FEBRILE NONHEMOLYTIC TRANSFUSION REACTIONS • An FNHTR is defined as a rise in body temperature of at least 1.8°F (1°C) above 98.6°F (37°C) within 24 hours after a transfusion; it may involve rigors, chills, and discomfort.10 The fever occurs more often in patients who have been transfused repeatedly and in patients who have been pregnant.25 Leukoreduction, which is the removal or filtration of white blood cells from donor blood, has decreased FNHTR rates.26 FNHTRs are caused by platelet transfusions more often than RBC transfusions and have an incidence that ranges from less than 1 percent to more than 35 percent. • Two mechanisms have been proposed to explain FNHTRs: a release of antibody-mediated endogenous pyrogen, and a release of cytokines. Common cytokines that may be associated with FNHTRs include interleukin-1, interleukin-6, interleukin-8, and tumor necrosis factor.25 FNHTR is a diagnosis of exclusion that can be made only after ruling out other causes of fever (e.g., hemolysis, sepsis).
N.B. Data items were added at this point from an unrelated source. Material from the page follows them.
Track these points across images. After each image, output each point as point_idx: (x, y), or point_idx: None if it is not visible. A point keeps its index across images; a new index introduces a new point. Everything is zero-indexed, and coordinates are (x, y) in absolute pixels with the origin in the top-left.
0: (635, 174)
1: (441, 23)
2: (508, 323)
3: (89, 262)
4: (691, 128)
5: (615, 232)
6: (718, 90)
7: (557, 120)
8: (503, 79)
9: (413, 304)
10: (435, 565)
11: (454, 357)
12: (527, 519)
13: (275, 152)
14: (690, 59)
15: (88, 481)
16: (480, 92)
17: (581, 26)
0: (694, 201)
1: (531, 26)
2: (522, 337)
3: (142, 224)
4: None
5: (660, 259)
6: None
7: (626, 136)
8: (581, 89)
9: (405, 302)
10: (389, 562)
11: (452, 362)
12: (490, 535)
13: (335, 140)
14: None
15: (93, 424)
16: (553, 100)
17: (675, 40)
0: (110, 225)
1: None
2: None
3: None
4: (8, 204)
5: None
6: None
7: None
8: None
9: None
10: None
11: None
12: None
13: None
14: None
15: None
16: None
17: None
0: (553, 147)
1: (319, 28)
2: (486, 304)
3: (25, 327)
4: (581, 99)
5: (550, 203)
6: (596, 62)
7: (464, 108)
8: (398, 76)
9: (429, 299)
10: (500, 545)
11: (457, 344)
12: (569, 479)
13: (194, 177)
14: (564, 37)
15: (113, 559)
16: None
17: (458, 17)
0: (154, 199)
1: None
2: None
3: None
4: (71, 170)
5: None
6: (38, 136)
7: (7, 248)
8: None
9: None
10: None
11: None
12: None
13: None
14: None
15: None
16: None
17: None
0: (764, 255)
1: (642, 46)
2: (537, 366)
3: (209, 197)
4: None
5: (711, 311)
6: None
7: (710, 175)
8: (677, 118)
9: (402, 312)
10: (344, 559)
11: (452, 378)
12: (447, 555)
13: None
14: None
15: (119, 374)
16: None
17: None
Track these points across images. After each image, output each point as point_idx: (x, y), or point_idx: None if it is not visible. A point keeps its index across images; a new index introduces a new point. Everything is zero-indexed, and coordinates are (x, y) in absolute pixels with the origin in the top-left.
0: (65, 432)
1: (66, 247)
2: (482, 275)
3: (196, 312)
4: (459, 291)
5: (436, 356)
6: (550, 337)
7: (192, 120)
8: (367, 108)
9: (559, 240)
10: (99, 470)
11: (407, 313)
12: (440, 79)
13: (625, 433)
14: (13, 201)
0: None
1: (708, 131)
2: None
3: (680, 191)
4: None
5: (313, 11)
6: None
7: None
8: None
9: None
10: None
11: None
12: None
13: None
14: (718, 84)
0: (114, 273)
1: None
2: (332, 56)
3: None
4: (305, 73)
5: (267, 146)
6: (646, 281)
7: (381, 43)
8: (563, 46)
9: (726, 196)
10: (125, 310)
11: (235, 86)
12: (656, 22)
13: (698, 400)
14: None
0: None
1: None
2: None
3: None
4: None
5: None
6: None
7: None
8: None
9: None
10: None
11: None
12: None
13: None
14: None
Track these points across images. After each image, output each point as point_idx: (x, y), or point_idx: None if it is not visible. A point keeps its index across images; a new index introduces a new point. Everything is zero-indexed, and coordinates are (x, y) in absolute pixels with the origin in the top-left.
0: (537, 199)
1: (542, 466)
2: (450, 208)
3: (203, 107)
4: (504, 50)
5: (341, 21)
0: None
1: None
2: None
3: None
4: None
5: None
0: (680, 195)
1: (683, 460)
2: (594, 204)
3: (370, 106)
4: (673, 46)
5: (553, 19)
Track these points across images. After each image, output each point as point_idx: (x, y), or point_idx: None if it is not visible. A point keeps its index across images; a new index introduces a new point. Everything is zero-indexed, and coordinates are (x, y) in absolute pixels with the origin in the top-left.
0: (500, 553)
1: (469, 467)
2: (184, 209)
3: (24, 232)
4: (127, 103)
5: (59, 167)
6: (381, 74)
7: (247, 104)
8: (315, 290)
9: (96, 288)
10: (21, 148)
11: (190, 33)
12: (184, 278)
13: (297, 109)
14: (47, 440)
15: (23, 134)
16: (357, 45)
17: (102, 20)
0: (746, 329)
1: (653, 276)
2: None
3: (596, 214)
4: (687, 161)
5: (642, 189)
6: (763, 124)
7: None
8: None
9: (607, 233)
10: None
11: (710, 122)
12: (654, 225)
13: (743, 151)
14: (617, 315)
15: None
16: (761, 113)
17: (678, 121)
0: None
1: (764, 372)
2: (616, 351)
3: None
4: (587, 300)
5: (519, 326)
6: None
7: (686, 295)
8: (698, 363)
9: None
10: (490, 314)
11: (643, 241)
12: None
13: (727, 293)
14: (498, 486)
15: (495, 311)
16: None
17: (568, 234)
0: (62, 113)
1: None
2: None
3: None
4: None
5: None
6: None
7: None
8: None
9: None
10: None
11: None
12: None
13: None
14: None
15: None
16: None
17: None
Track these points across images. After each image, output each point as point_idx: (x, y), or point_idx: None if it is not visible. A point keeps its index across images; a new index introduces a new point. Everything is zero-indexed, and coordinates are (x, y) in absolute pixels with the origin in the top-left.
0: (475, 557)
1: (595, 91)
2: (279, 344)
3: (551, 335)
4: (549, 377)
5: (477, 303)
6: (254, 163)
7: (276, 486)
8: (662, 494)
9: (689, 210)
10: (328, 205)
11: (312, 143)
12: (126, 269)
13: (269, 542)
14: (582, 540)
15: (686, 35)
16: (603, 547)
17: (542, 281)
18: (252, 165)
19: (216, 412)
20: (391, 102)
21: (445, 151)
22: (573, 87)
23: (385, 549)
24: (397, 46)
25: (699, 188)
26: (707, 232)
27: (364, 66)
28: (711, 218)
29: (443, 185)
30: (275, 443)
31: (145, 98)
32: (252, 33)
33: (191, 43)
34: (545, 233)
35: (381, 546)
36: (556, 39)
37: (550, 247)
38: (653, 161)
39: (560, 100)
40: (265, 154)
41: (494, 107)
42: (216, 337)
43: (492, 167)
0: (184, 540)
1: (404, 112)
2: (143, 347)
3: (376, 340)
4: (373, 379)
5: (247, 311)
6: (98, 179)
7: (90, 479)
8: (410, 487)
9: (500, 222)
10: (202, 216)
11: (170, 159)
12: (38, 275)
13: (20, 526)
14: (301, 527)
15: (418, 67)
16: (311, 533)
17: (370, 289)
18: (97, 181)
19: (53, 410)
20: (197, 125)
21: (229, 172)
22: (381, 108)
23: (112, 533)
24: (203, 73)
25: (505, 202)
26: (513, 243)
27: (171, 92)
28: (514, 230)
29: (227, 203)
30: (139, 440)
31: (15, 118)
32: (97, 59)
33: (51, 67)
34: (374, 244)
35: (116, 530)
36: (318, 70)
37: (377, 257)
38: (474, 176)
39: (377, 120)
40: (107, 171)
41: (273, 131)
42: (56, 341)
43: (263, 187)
TRANSFUSION-ASSOCIATED CIRCULATORY OVERLOAD • Transfusion-associated circulatory overload is the result of a rapid transfusion of a blood volume that is more than what the recipient's circulatory system can handle. It is not associated with an antibody-mediated reaction. Those at highest risk are recipients with underlying cardiopulmonary compromise, renal failure, or chronic anemia, and infants or older patients.17 Signs and symptoms include tachycardia, cough, dyspnea, hypertension, elevated central venous pressure, elevated pulmonary wedge pressure, and widened pulse pressure. Cardiomegaly and pulmonary edema are often seen on chest radiography • The diagnosis is made clinically, but may be assisted by measuring brain natriuretic peptide levels, which are elevated in response to an increase in filling pressure.28 A study comparing patients who have transfusion-associated circulatory overload with patients who have TRALI found significantly greater levels of brain natriuretic peptide in those with transfusion-associated circulatory overload.28 Transfusion of lower volumes or at a slower rate may help prevent it.16 The treatment is diuresis to decrease volume overload.